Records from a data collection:
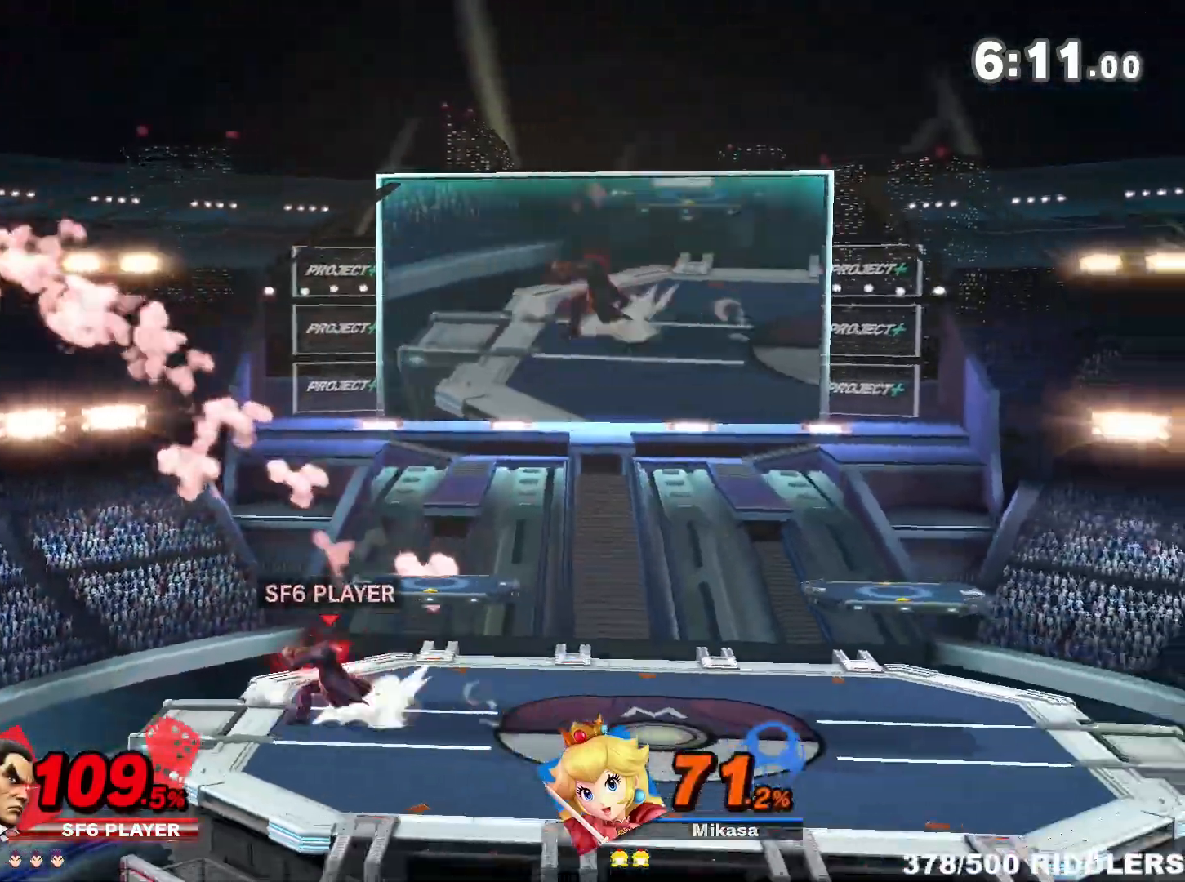
{"buttons": ["B"], "left_stick": "up", "right_stick": "center", "events": [[83, "Y", "up"], [200, "B", "down"], [283, "left_stick", "up"]]}
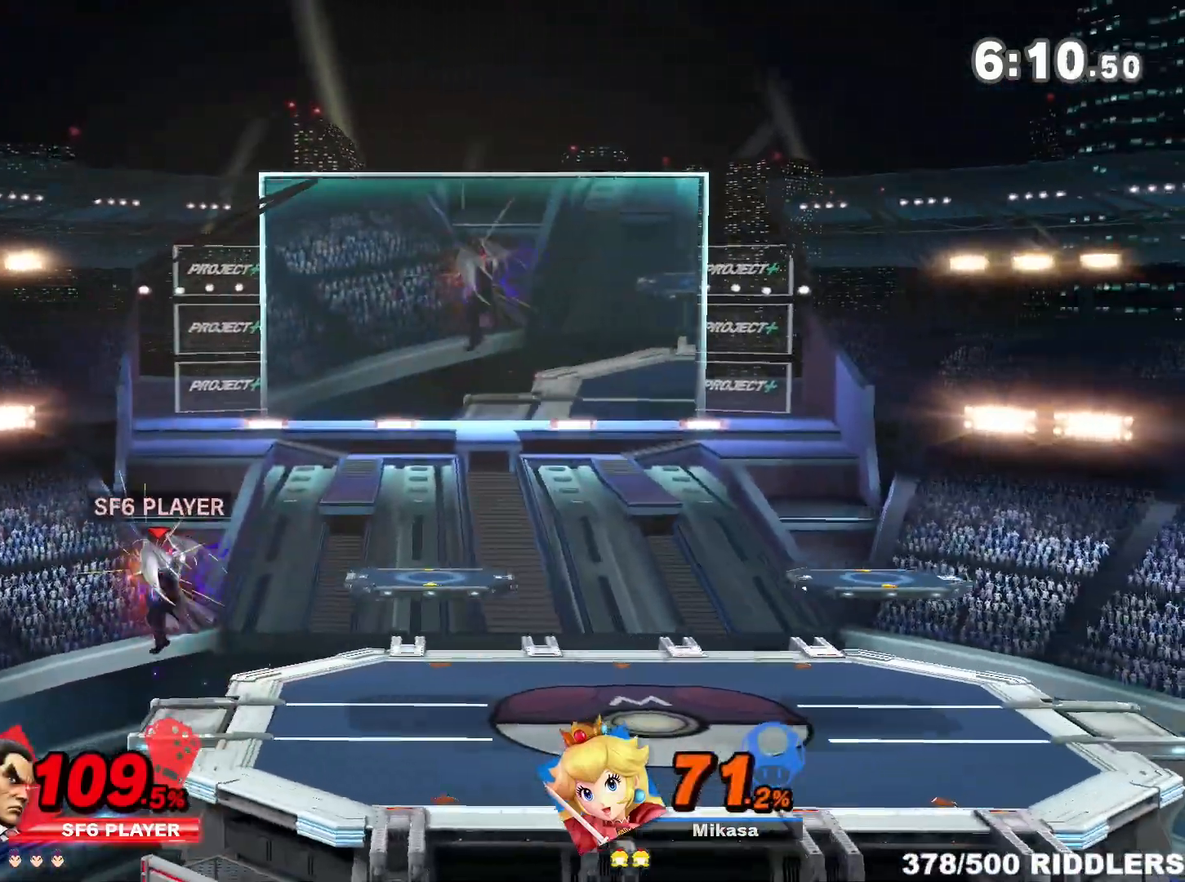
{"buttons": ["B"], "left_stick": "right", "right_stick": "center", "events": [[133, "left_stick", "down-right"], [317, "left_stick", "right"]]}
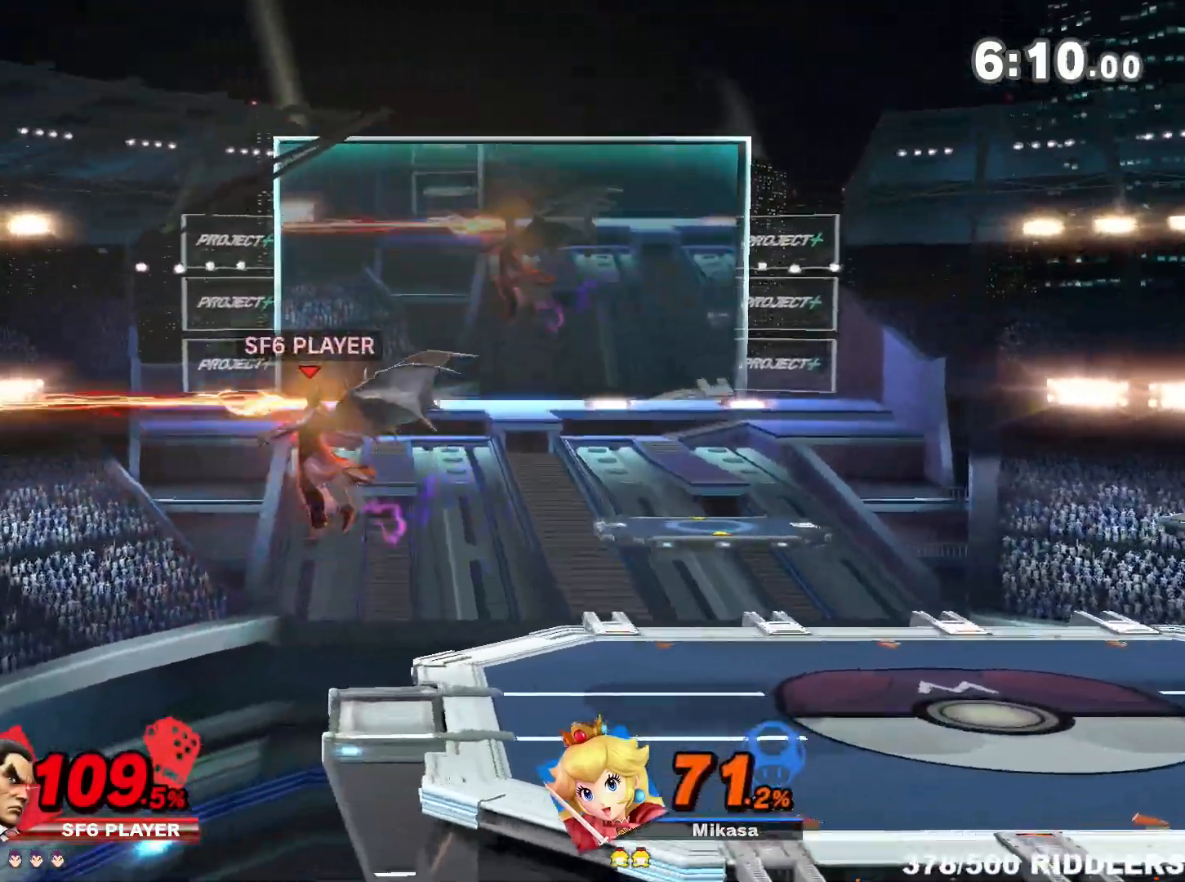
{"buttons": [], "left_stick": "down", "right_stick": "center", "events": [[33, "B", "up"], [350, "A", "down"], [350, "left_stick", "center"], [433, "left_stick", "down"], [500, "A", "up"]]}
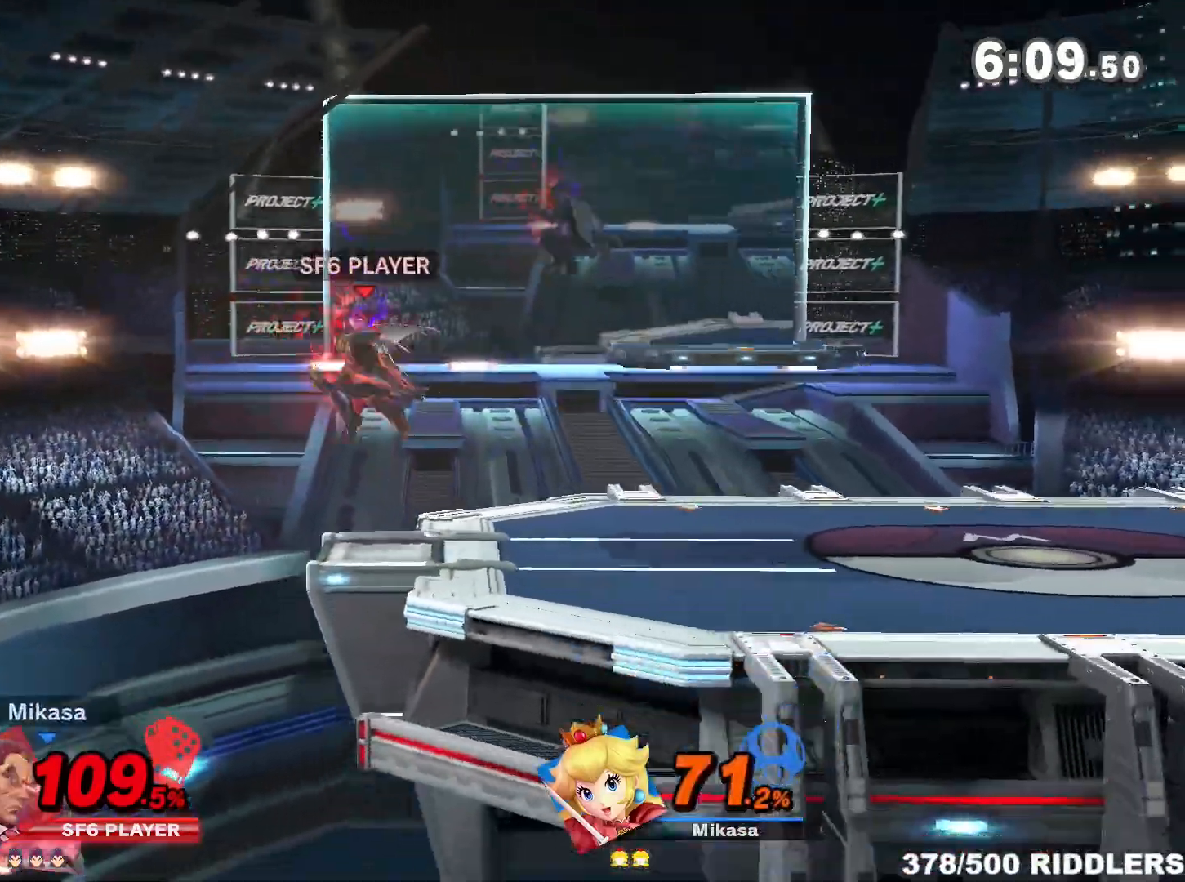
{"buttons": [], "left_stick": "right", "right_stick": "center", "events": [[33, "left_stick", "center"], [83, "left_stick", "right"], [217, "left_stick", "down"], [250, "Y", "down"], [300, "Y", "up"], [333, "left_stick", "right"]]}
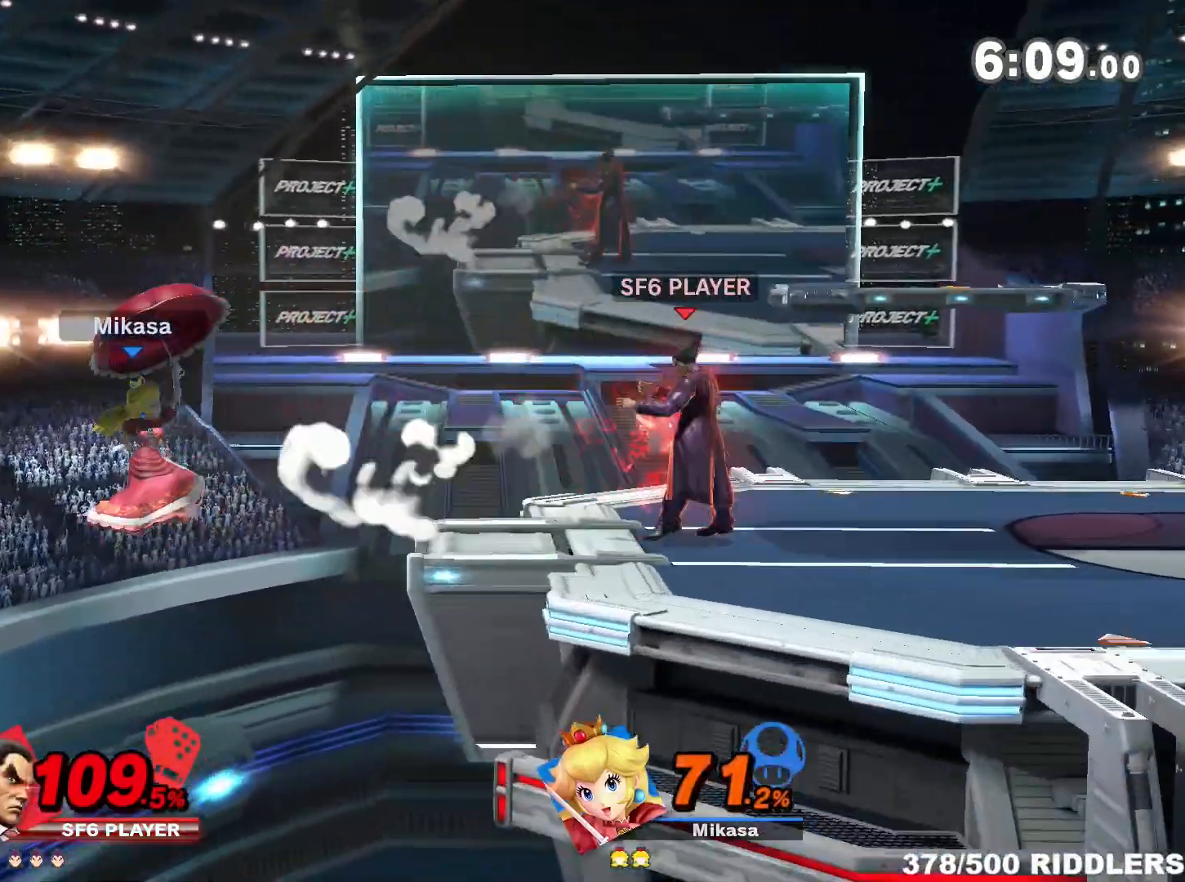
{"buttons": [], "left_stick": "left", "right_stick": "center", "events": [[33, "right_stick", "up"], [83, "left_stick", "down"], [217, "right_stick", "center"], [283, "left_stick", "center"], [367, "left_stick", "left"]]}
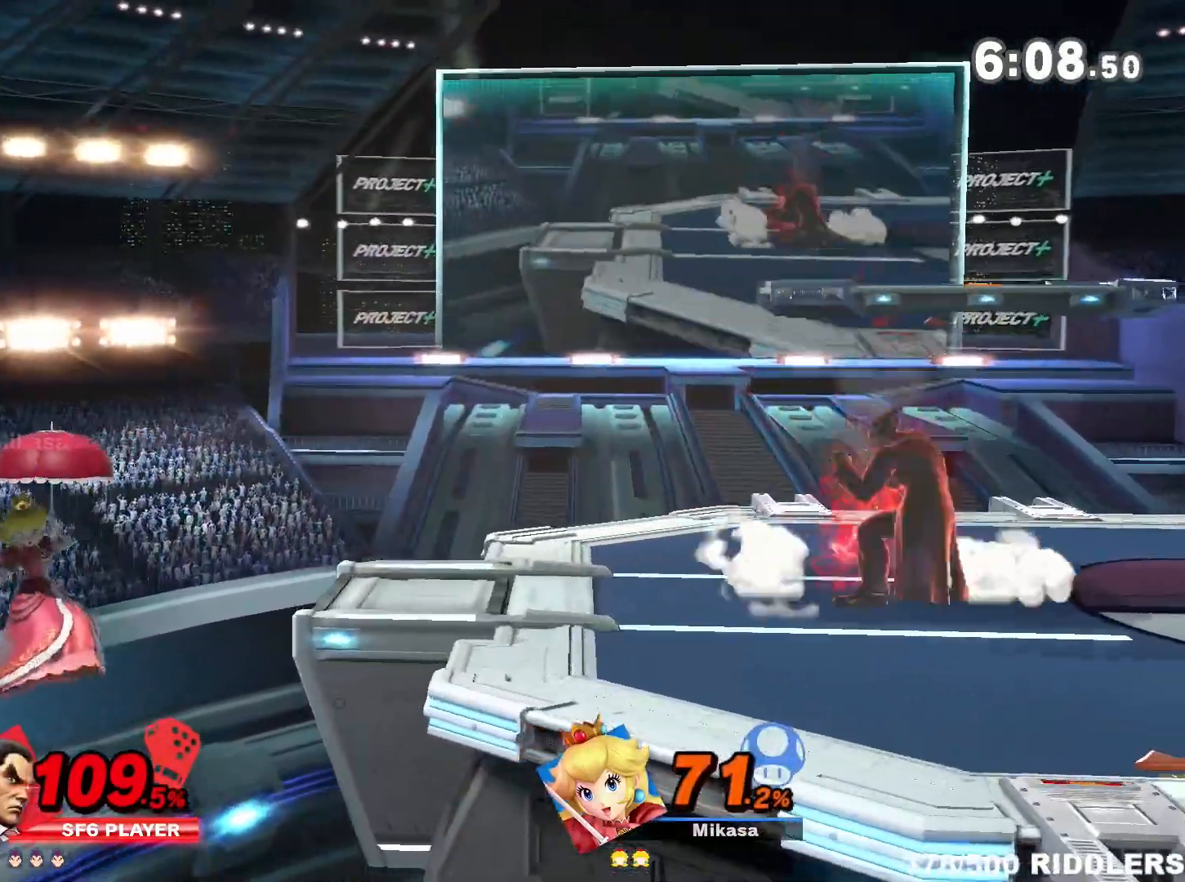
{"buttons": ["Y"], "left_stick": "right", "right_stick": "center", "events": [[67, "right_stick", "down"], [133, "left_stick", "center"], [133, "right_stick", "center"], [217, "left_stick", "down-right"], [283, "left_stick", "center"], [317, "R1", "down"], [400, "Y", "down"], [433, "R1", "up"], [500, "left_stick", "right"]]}
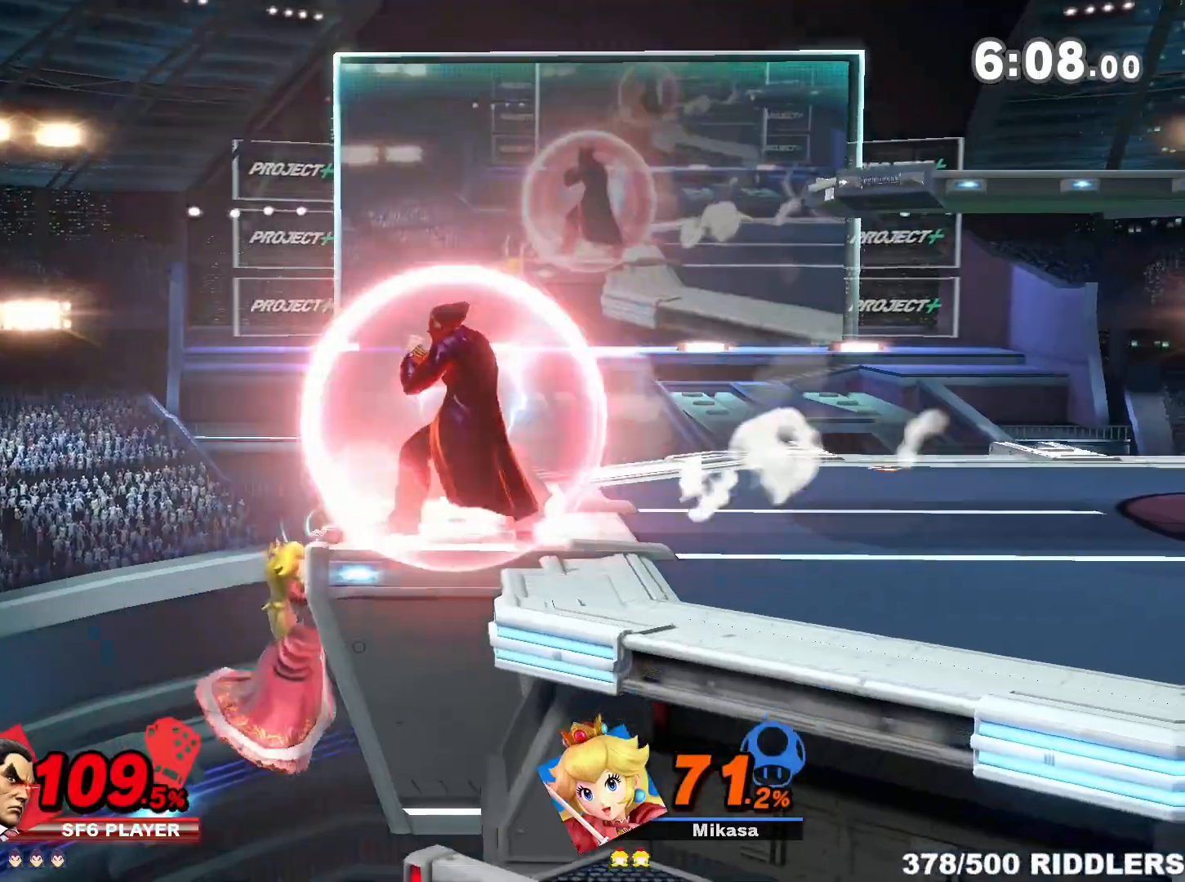
{"buttons": [], "left_stick": "down", "right_stick": "center", "events": [[33, "Y", "up"], [150, "A", "down"], [150, "left_stick", "center"], [250, "left_stick", "down"], [350, "A", "up"], [400, "left_stick", "center"], [467, "left_stick", "down"]]}
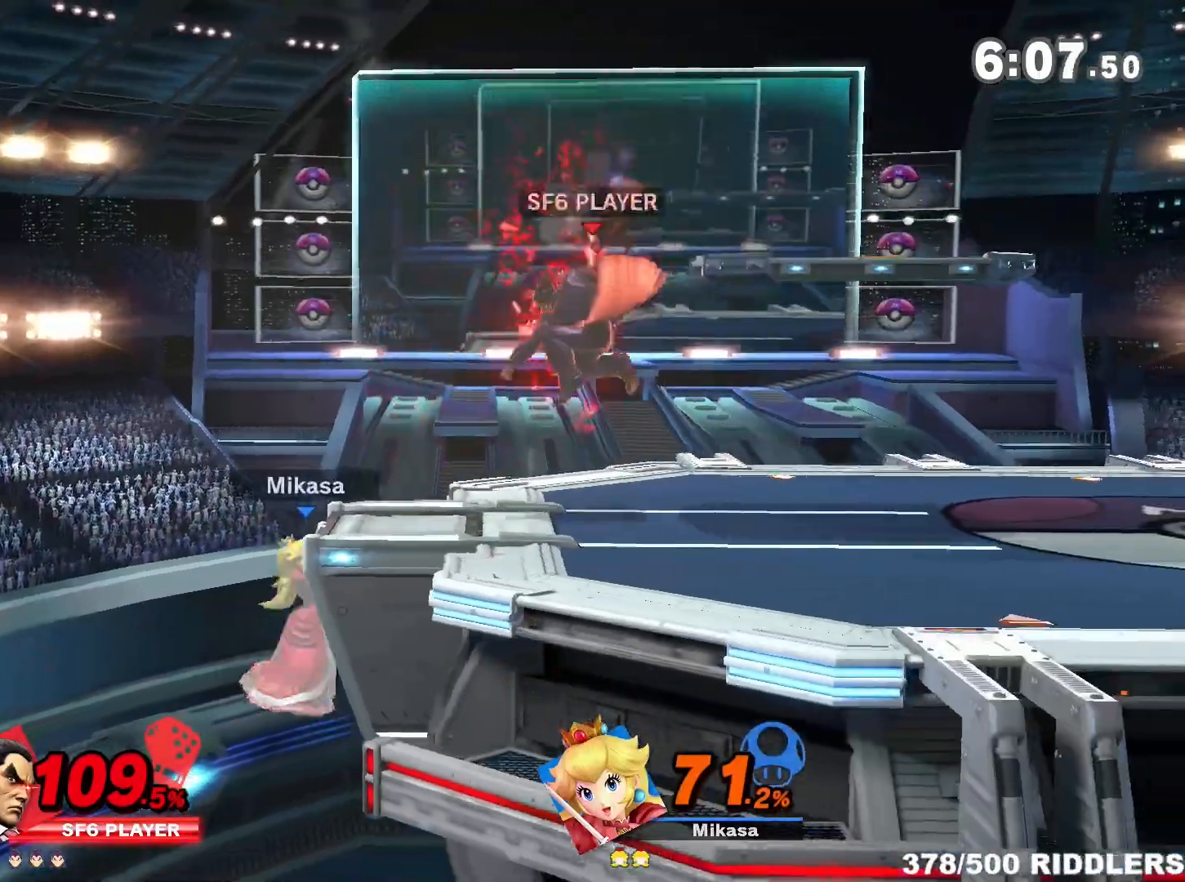
{"buttons": [], "left_stick": "center", "right_stick": "center", "events": [[67, "A", "down"], [117, "A", "up"], [350, "left_stick", "center"]]}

EXERCISE DETAILS:
Repeat all the data as it stands, dropping any images it holds.

WORKED SOLUTION:
{"buttons": ["B"], "left_stick": "up", "right_stick": "center", "events": [[83, "Y", "up"], [200, "B", "down"], [283, "left_stick", "up"]]}
{"buttons": ["B"], "left_stick": "right", "right_stick": "center", "events": [[133, "left_stick", "down-right"], [317, "left_stick", "right"]]}
{"buttons": [], "left_stick": "down", "right_stick": "center", "events": [[33, "B", "up"], [350, "A", "down"], [350, "left_stick", "center"], [433, "left_stick", "down"], [500, "A", "up"]]}
{"buttons": [], "left_stick": "right", "right_stick": "center", "events": [[33, "left_stick", "center"], [83, "left_stick", "right"], [217, "left_stick", "down"], [250, "Y", "down"], [300, "Y", "up"], [333, "left_stick", "right"]]}
{"buttons": [], "left_stick": "left", "right_stick": "center", "events": [[33, "right_stick", "up"], [83, "left_stick", "down"], [217, "right_stick", "center"], [283, "left_stick", "center"], [367, "left_stick", "left"]]}
{"buttons": ["Y"], "left_stick": "right", "right_stick": "center", "events": [[67, "right_stick", "down"], [133, "left_stick", "center"], [133, "right_stick", "center"], [217, "left_stick", "down-right"], [283, "left_stick", "center"], [317, "R1", "down"], [400, "Y", "down"], [433, "R1", "up"], [500, "left_stick", "right"]]}
{"buttons": [], "left_stick": "down", "right_stick": "center", "events": [[33, "Y", "up"], [150, "A", "down"], [150, "left_stick", "center"], [250, "left_stick", "down"], [350, "A", "up"], [400, "left_stick", "center"], [467, "left_stick", "down"]]}
{"buttons": [], "left_stick": "center", "right_stick": "center", "events": [[67, "A", "down"], [117, "A", "up"], [350, "left_stick", "center"]]}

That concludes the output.